Rio was Team GB’s most successful Olympics for over a century, and our Paralympians did even better than their medal haul in 2012. It was a great performance, not least because of the achievements of our Scottish women.

From Katherine Grainger, Britain’s most decorated female Olympian, to Abby Kane who won Paralympic swimming silver at 13, they did us proud.

Even better, they won their medals in the full glare of media attention, enjoying equal billing with the men.

Elsewhere our women are achieving great things. Scotland’s women have qualified for the European Football Championships, their first major tournament, and Netball Scotland have just won a franchise in the Netball

Superleague. But now the glamour of Rio is over how much exposure will they see?

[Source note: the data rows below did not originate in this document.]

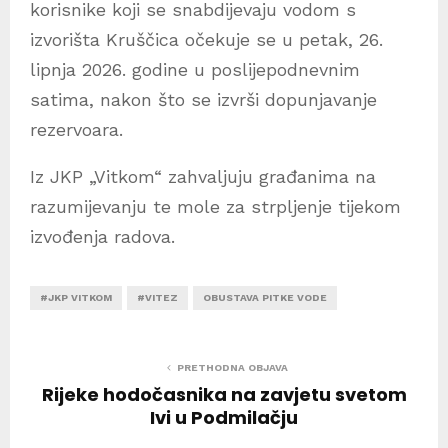
korisnike koji se snabdijevaju vodom s
izvorišta Kruščica očekuje se u petak, 26.
lipnja 2026. godine u poslijepodnevnim
satima, nakon što se izvrši dopunjavanje
rezervoara.
Iz JKP „Vitkom“ zahvaljuju građanima na
razumijevanju te mole za strpljenje tijekom
izvođenja radova.
#JKP VITKOM
#VITEZ
OBUSTAVA PITKE VODE
PRETHODNA OBJAVA
Rijeke hodočasnika na zavjetu svetom
Ivi u Podmilačju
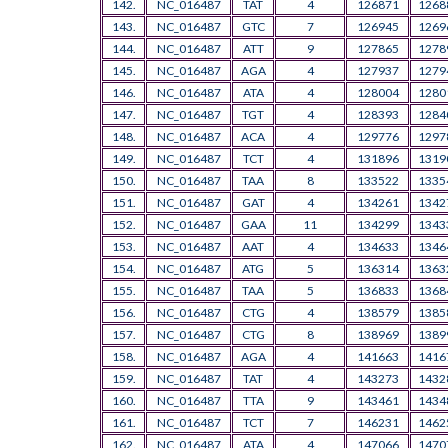
142.
NC_016487
TAT
4
126871
1268
143.
NC_016487
GTC
7
126945
1269
144.
NC_016487
ATT
9
127865
1278
145.
NC_016487
AGA
4
127937
1279
146.
NC_016487
ATA
4
128004
1280
147.
NC_016487
TGT
4
128393
1284
148.
NC_016487
ACA
4
129776
1297
149.
NC_016487
TCT
4
131896
1319
150.
NC_016487
TAA
8
133522
1335
151.
NC_016487
GAT
4
134261
1342
152.
NC_016487
GAA
11
134299
1343
153.
NC_016487
AAT
4
134633
1346
154.
NC_016487
ATG
5
136314
1363
155.
NC_016487
TAA
5
136833
1368
156.
NC_016487
CTG
4
138579
1385
157.
NC_016487
CTG
8
138969
1389
158.
NC_016487
AGA
4
141663
1416
159.
NC_016487
TAT
4
143273
1432
160.
NC_016487
TTA
9
143461
1434
161.
NC_016487
TCT
7
146231
1462
162.
NC_016487
ATA
4
147066
1470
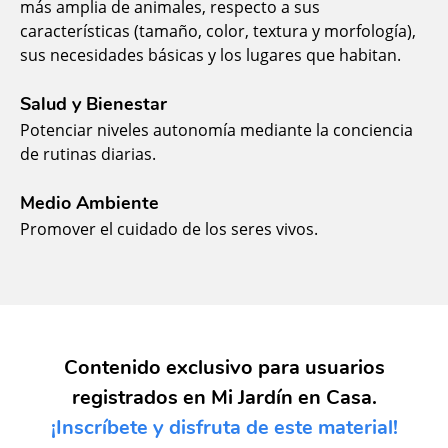
más amplia de animales, respecto a sus
características (tamaño, color, textura y morfología),
sus necesidades básicas y los lugares que habitan.
Salud y Bienestar
Potenciar niveles autonomía mediante la conciencia
de rutinas diarias.
Medio Ambiente
Promover el cuidado de los seres vivos.
Contenido exclusivo para usuarios
registrados en Mi Jardín en Casa.
¡Inscríbete y disfruta de este material!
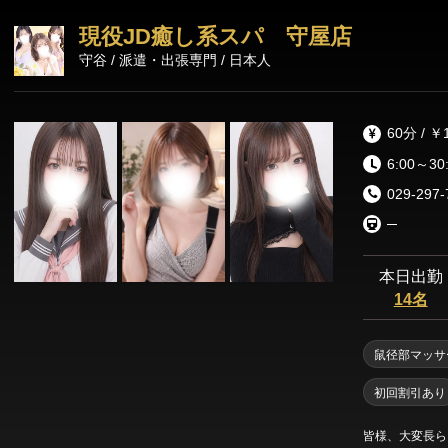
身マッサージか
現役JD癒し系スパ 守屋店
わせて行い、必
守谷 / 派遣・出張専門 / 日本人
さは、一度ご利
ただけるかと思
60分 / ￥
6:00～30
029-297-
─
本日出勤
14名
鼠径部マッサ
初回割引あり
皆様、大変長ら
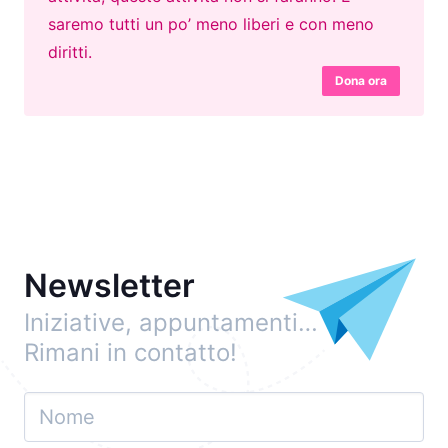
saremo tutti un po’ meno liberi e con meno
diritti.
Dona ora
Newsletter
Iniziative, appuntamenti…
Rimani in contatto!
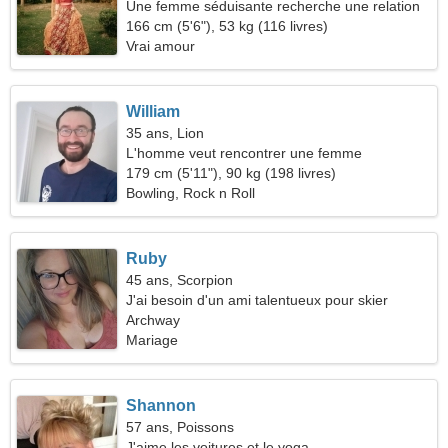
Une femme séduisante recherche une relation
passionnée
166 cm (5'6"), 53 kg (116 livres)
Vrai amour
William
35 ans, Lion
L'homme veut rencontrer une femme
179 cm (5'11"), 90 kg (198 livres)
Bowling, Rock n Roll
Ruby
45 ans, Scorpion
J'ai besoin d'un ami talentueux pour skier
ensemble
Archway
Mariage
Shannon
57 ans, Poissons
J'aime les voitures et le yoga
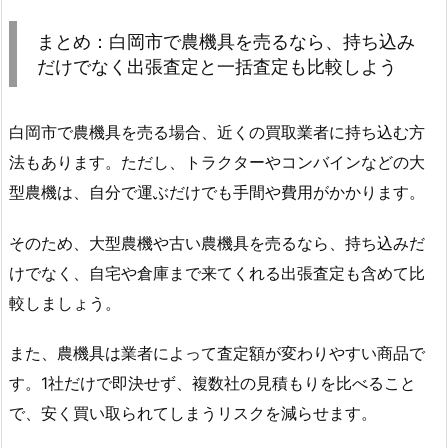
まとめ：白岡市で農機具を売るなら、持ち込み
だけでなく出張査定と一括査定も比較しよう
白岡市で農機具を売る場合、近くの買取業者に持ち込む方
法もあります。ただし、トラクターやコンバインなどの大
型農機は、自分で運ぶだけでも手間や費用がかかります。
そのため、大型農機や古い農機具を売るなら、持ち込みだ
けでなく、自宅や倉庫まで来てくれる出張査定も含めて比
較しましょう。
また、農機具は業者によって査定額が変わりやすい商品で
す。1社だけで即決せず、複数社の見積もりを比べること
で、安く買い取られてしまうリスクを減らせます。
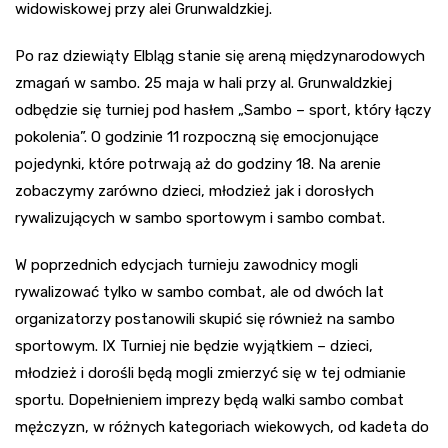
widowiskowej przy alei Grunwaldzkiej.
Po raz dziewiąty Elbląg stanie się areną międzynarodowych
zmagań w sambo. 25 maja w hali przy al. Grunwaldzkiej
odbędzie się turniej pod hasłem „Sambo – sport, który łączy
pokolenia”. O godzinie 11 rozpoczną się emocjonujące
pojedynki, które potrwają aż do godziny 18. Na arenie
zobaczymy zarówno dzieci, młodzież jak i dorosłych
rywalizujących w sambo sportowym i sambo combat.
W poprzednich edycjach turnieju zawodnicy mogli
rywalizować tylko w sambo combat, ale od dwóch lat
organizatorzy postanowili skupić się również na sambo
sportowym. IX Turniej nie będzie wyjątkiem – dzieci,
młodzież i dorośli będą mogli zmierzyć się w tej odmianie
sportu. Dopełnieniem imprezy będą walki sambo combat
mężczyzn, w różnych kategoriach wiekowych, od kadeta do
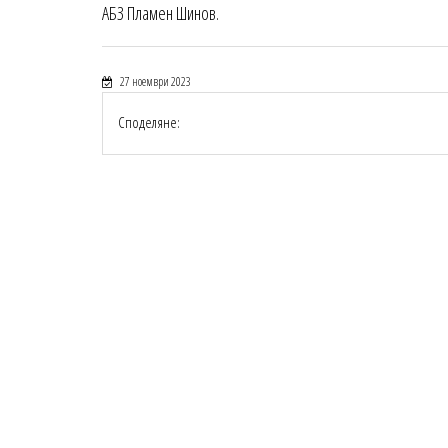
АБЗ Пламен Шинов.
27 ноември 2023
Споделяне:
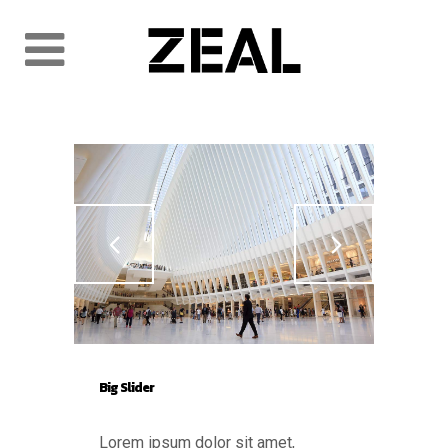
Big Slider
Lorem ipsum dolor sit amet,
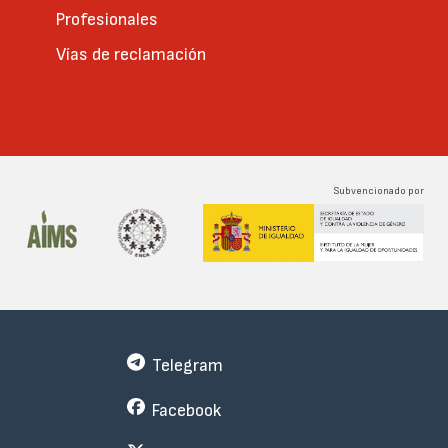
Profesionales
Vías de reclamación
Subvencionado por
Telegram
Facebook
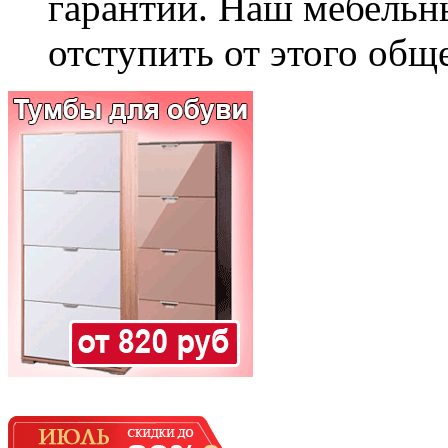
гарантии. Наш мебельн
отступить от этого общ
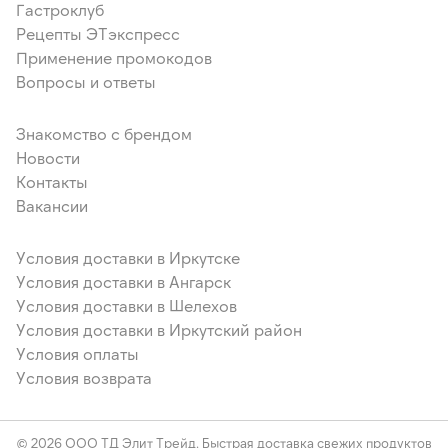
Гастроклуб
Рецепты ЭТэкспресс
Применение промокодов
Вопросы и ответы
Знакомство с брендом
Новости
Контакты
Вакансии
Условия доставки в Иркутске
Условия доставки в Ангарск
Условия доставки в Шелехов
Условия доставки в Иркутский район
Условия оплаты
Условия возврата
© 2026 ООО ТД Элит Трейд. Быстрая доставка свежих продуктов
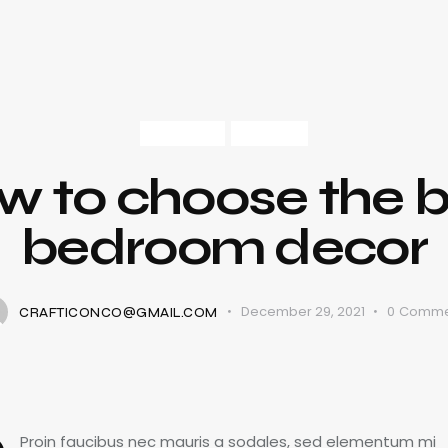
HOUSE
STYLE
w to choose the b
bedroom decor
December 29, 2021
0
Comme
CRAFTICONCO@GMAIL.COM
Proin faucibus nec mauris a sodales, sed elementum mi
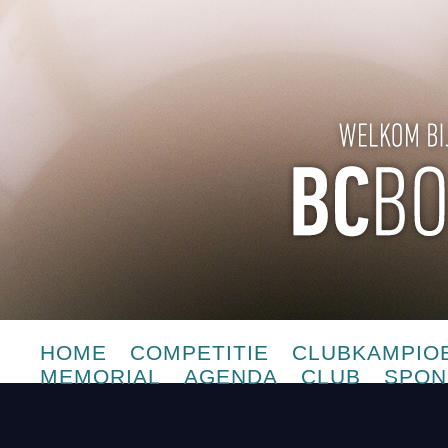
HOME
COMPETITIE
CLUBKAMPIO
MEMORIAL
AGENDA
CLUB
SPON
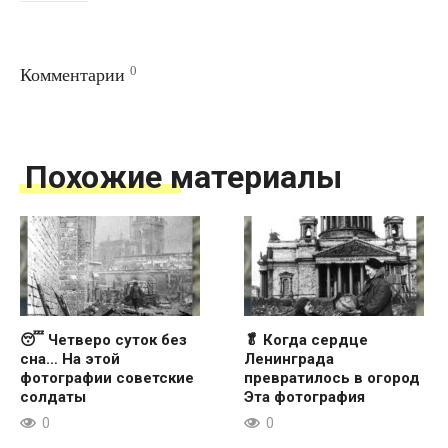
0
Комментарии
Похожие материалы
😴 Четверо суток без
🥬 Когда сердце
сна… На этой
Ленинграда
фотографии советские
превратилось в огород
солдаты
Эта фотография
0
0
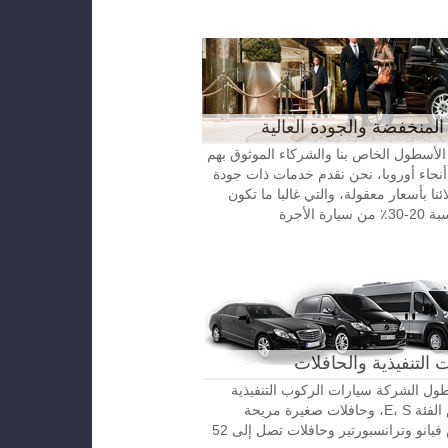
المنخفضة والجودة العالية
الأسطول الخاص بنا والشركاء الموثوق بهم
نحاء أوروبا، نحن نقدم خدمات ذات جودة
ائنا بأسعار معقولة، والتي غالبا ما تكون
رة الأجرة
 التنفيذية والحافلات
ل الشركة سيارات الركوب التنفيذية
مرسيدس الفئة E، S، وحافلات صغيرة مريحة
مرسيدس فيانو وترانسبورتير وحافلات تصل إلى 52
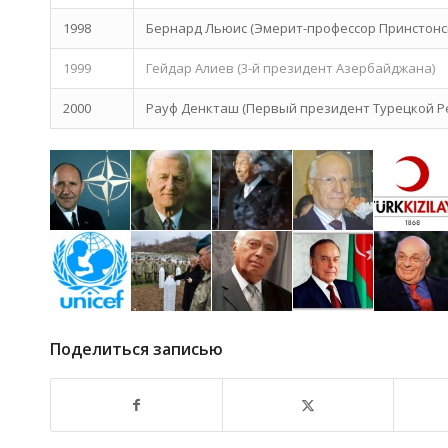
1998
Бернард Льюис (Эмерит-профессор Принстонс
1999
Гейдар Алиев (3-й президент Азербайджана)
2000
Рауф Денкташ (Первый президент Турецкой Р
Поделиться записью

With Women’s Sport Week starting today it’s a timely question.

I fear women’s sport will slip back into the shadows, fighting for the recognition it deserves. This creates a vicious cycle because if TV coverage is limited, sponsors are less likely to put funds into women’s teams. People can’t attend events they don’t know about, and that’s where media attention can drive participation.

Our girls are being short changed and I believe this is one of the main reasons why teenage girls do less physical activity than boys.

The proportion of 13-15 year-old-girls doing the recommended amount of physical activity has increased, from 39 per cent in 2008 to 53 per cent in 2014.

That’s encouraging, but they still lag behind boys.

There have been big improvements in school sport, but a recent survey by Girlguiding Scotland found one in three girls aged 11-16 don’t feel they get the same choices as boys.

We need to break this cycle because the gender divide continues into adulthood, with women less likely to take part in or volunteer in sport, and less likely to meet physical activity guidelines.

Sport boosts confidence and helps people to discover leadership potential. It opens up a range of opportunities from coaching, volunteering and behind-the-scenes roles right up to the boardroom.

The good news is that there’s plenty of work going on to turn this around. At the weekend I visited Project Ailsa, a new scheme from Scottish Swimming aiming to create a positive environment for female swimmers. Girlguiding Scotland have a campaign called WOWwoman about positive role models.

I recently announced the Scottish Government’s £300,000 Sporting Equality Fund, aimed at increasing the numbers of women in sport.

These are just a few examples. There is an army of organisations and volunteers working in grass roots sport, many with girls and women.

The challenge for the rest of us is to ask what more we can do to make sure girls are not left behind when it comes to sport and physical activity.

As Sports Minister it’s one of my top priorities.